What is sexual harassment at work?


Sexual harassment is unwanted conduct (verbal, nonverbal or physical) of a sexual nature that has the intent or effect of violating a person’s dignity. 

Sexual harassment creates an intimidating, hostile, degrading, humiliating or offensive environment for targets and witnesses of the harassment.   

It can happen offline and online. 

It can be a one off incident or a pattern of behaviour 

You can be impacted by something that is not directly aimed at you.   

It is still harassment even if the behaviour was not intended to offend.  


Sexual harassment is usually experienced by women and perpetrated by men – but it can also be the other way round and may involve people of the same gender. 
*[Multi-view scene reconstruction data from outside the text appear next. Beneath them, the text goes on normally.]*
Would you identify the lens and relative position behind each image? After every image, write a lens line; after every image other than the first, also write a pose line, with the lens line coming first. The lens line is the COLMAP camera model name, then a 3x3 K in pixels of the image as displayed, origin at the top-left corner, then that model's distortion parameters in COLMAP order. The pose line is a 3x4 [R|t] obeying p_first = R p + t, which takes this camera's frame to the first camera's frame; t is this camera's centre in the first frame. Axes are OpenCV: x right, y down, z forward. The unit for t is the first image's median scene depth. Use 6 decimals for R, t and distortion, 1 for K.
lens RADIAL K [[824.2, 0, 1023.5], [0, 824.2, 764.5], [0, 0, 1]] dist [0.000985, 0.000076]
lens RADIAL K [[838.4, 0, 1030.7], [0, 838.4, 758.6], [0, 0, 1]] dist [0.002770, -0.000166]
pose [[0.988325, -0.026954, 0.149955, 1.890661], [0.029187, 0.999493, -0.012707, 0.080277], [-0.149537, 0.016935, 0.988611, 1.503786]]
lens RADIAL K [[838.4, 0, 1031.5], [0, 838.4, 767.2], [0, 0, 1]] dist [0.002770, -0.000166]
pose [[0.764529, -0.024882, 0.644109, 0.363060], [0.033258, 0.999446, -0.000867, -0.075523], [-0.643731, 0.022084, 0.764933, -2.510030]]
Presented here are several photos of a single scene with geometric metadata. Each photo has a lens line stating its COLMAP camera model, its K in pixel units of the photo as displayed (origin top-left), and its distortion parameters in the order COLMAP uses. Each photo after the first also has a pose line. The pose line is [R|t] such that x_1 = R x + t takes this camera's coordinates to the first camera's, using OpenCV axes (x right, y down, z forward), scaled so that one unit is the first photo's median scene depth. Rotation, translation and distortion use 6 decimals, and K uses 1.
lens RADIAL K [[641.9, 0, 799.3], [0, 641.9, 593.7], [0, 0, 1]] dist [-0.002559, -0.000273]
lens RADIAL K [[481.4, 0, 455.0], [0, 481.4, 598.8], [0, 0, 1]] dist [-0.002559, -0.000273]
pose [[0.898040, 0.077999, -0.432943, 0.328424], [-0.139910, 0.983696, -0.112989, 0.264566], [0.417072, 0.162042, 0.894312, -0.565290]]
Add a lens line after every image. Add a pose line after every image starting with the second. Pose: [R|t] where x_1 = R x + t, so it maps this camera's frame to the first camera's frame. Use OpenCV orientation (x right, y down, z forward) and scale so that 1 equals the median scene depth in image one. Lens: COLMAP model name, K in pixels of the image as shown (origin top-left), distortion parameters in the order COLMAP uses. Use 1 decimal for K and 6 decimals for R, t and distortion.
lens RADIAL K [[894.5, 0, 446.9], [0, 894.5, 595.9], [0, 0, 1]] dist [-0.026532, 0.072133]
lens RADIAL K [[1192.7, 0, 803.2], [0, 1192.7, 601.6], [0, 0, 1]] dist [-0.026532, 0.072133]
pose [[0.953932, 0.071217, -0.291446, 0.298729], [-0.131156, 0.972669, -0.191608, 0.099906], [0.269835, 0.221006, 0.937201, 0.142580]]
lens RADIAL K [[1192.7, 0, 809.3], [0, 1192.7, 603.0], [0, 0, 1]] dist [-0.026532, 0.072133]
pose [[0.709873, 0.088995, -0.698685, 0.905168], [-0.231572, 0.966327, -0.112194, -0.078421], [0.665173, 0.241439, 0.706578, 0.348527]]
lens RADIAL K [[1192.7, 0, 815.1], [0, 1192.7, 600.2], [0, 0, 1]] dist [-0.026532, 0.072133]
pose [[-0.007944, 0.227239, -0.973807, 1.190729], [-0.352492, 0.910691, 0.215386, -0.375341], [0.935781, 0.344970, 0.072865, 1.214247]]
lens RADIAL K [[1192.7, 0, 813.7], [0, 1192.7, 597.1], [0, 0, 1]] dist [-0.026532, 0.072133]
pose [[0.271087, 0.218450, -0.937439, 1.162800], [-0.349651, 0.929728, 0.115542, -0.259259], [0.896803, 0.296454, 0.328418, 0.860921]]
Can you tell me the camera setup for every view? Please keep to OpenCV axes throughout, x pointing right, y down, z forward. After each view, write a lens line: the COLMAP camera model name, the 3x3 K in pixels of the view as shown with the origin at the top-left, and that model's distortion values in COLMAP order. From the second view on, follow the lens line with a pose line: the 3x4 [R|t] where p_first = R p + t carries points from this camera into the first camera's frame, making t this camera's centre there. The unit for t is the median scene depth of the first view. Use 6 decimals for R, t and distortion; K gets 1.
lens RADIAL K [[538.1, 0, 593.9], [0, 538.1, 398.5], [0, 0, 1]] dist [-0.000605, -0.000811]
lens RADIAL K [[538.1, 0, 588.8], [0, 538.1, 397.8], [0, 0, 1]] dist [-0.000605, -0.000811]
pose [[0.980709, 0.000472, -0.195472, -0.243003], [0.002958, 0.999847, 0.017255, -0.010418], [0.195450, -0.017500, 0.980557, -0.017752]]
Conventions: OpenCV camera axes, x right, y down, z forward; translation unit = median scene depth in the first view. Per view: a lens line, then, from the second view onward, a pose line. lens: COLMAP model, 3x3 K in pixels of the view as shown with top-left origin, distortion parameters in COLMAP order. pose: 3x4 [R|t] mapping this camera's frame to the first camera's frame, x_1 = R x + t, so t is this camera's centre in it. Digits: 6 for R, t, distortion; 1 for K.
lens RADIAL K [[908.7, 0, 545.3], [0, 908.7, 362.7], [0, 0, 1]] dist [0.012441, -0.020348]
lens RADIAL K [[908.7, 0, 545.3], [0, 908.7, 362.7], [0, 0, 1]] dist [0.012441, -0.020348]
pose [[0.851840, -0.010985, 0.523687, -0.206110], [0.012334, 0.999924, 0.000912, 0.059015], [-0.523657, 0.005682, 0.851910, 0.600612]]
Any person of any age, race, ethnicity, sexuality or gender can be a target or a harasser. 


Sexual harassment can happen anywhere.  

In theatre it commonly happens in the rehearsal room and backstage.  But it can also take place in company offices, hotels, bars, drama schools, in training and online. 

Formal press night drinks after a performance are considered work.  

Did you know?

If you go for a drink with colleagues at the end of the day this would normally be considered an extension of your workplace for harassment purposes – i.e. anything that is unacceptable in a rehearsal room or office is still unacceptable in the bar after work.  


Behaviour you might recognise as sexual harassment: 

  • Sexual comments, ‘jokes’ and innuendos 
  • Suggestive looks, staring or leering 
  • Sexual gestures  
  • Unwelcome touching, hugging, massaging or kissing  
  • Making promises in return for sexual favours
  • Sending sexually explicit texts or emails to or about you  
  • Downloading or viewing pornographic materials, even if they do not send them to you personally 
  • Sexual assault 


Behaviour you might not recognise as sexual harassment: 

  • Following you outside of work  
  • Sexual posts or contact on social media 
  • Filming or photographing someone without their knowledge or consent 
  • Spreading false rumours  
  • Asking intrusive questions about your ‘love life’ or a person discussing their own sex life  
  • Commenting or spreading rumours about a person’s sexuality 


No-one ever deserves to be the target of sexual harassment. 

We all have a responsibility to create a safe working culture for everyone so we can create the best work we can.